Luke uniquely indicated that Jesus asked (καὶ ἀποκριθεὶς ὁ Ἰησοῦς εἶπεν) the lawyers (πρὸς τοὺς νομικοὺς) and the Pharisees (καὶ Φαρισαίους λέγων) whether it was lawful (Ἔξεστιν) to cure people on the Sabbath (τῷ σαββάτῳ θεραπεῦσαι) or not (ἢ οὔ). This was not a new question. Jesus had brought up this question at the other healings on the Sabbath in chapter 6:9, with the man with the withered hand, and in chapter 13:14-16, with the crippled woman. He was well aware of the problem. Should doctors have Sunday office hours?
Luke uniquely said that these Scribes, Pharisees, and lawyers were watching Jesus (ἐνεδρεύοντες αὐτὸν) to trap him (θηρεῦσαί) in something that that he might say or might come out of his mouth (τι ἐκ τοῦ στόματος αὐτοῦ). Once again, Luke used a word that only appears here in all the Greek biblical literature, θηρεῦσαί, that means to hunt, seek, catch, entrap, or lay hold of. This section ended with greater hostility between Jesus and the Jewish religious leaders. They were going to be aware of Jesus and try to catch him saying something in public. Are you careful about what you say?

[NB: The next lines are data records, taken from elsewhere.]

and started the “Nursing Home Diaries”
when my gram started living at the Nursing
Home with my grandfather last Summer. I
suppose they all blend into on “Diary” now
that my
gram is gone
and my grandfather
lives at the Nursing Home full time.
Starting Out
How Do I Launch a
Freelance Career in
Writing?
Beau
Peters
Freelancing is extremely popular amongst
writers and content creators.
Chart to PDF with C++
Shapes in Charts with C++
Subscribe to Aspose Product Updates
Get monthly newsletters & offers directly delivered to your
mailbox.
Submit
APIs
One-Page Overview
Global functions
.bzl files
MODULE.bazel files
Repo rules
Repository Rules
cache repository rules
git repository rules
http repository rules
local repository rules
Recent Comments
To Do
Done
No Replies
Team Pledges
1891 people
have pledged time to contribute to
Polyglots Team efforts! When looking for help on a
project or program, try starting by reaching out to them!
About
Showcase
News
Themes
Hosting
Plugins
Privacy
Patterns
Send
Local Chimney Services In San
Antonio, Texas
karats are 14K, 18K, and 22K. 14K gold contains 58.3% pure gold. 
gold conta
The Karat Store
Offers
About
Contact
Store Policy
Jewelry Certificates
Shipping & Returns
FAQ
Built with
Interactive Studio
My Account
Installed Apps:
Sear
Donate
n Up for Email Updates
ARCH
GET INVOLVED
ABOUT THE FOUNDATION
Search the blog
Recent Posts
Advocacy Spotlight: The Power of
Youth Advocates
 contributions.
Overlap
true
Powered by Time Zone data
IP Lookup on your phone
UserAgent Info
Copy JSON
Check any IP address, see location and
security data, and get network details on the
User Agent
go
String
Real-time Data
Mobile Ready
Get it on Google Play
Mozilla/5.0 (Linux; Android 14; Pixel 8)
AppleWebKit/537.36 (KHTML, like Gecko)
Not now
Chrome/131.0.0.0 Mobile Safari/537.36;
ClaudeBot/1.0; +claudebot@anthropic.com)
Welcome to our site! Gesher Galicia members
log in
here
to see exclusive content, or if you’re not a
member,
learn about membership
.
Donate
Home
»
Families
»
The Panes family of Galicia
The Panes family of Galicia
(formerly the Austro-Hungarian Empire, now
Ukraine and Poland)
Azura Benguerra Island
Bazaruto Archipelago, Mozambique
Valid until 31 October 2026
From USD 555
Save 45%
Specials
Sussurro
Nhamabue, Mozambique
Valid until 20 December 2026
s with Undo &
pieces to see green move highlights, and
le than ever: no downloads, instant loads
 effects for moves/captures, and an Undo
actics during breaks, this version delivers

Luke indicated that Jesus continued this same idea. Jesus said that the Pharisees and lawyers were witnesses (ἄρα μάρτυρές ἐστε). They approved of the deeds of their fathers or ancestors (καὶ συνευδοκεῖτε τοῖς ἔργοις τῶν πατέρων ὑμῶν), who killed the prophets (ὅτι αὐτοὶ μὲν ἀπέκτειναν αὐτοὺς), by building their tombs (ὅτι αὐτοὶ μὲν ἀπέκτειναν αὐτοὺς). There is something similar in Matthew, chapter 23:31. Jesus said that these Pharisees and Scribes testified or witnessed against themselves, since they admitted that they were the descendants or sons of those people who murdered the prophets. Jesus then told them to finish up their work, using the measuring rod of their ancestors. Thus, they had the same attitude as their ancestors. However, there was very little evidence of Jewish prophets being killed. Do you have the same attitudes of your parents and grandparents?
Then Luke indicated that Jesus turned on these lawyers, also. Jesus cursed them also (ὁ δὲ εἶπεν Καὶ ὑμῖν τοῖς νομικοῖς οὐαί). They had loaded people with hard burdens to bear (ὅτι φορτίζετε τοὺς ἀνθρώπους φορτία δυσβάστακτα). At the same time, they did not lift a finger to ease their burdens (καὶ αὐτοὶ ἑνὶ τῶν δακτύλων ὑμῶν οὐ προσψαύετε τοῖς φορτίοις). There is something similar in Matthew, chapter 23:4, where Jesus said that the Pharisees and the Scribes, not the lawyers, tied up heavy burdens on the people that were hard or oppressive to bear. They put these burdens on the shoulders of other men, but they themselves were unwilling to lift a finger to help them remove these burdens. These heavy burdens of the Torah may have been their multiple perplexing oral interpretations of the law rather than the law itself that was usually considered a blessing. Here in Luke, Jesus was talking about lawyers, who may have been Pharisaic lawyers of the Law of Moses, who also would not help others in any way. Do you know any religious lawyers?
This appears to be a unique saying of Luke. He said that one of the lawyers (δέ τις τῶν νομικῶν), who might have been at this dinner party, responded to Jesus (Ἀποκριθεὶς…λέγει αὐτῷ). He respectfully called him “Teacher (Διδάσκαλε)”. However, he said that some of these things that Jesus was saying was an insult to the lawyers also (ταῦτα λέγων καὶ ἡμᾶς ὑβρίζεις), since they followed the law. Apparently, one of the lawyers felt that Jesus was offending them also along with the Pharisees. These may have been Mosaic law lawyers, friends of the Pharisees. Have you ever insulted a lawyer?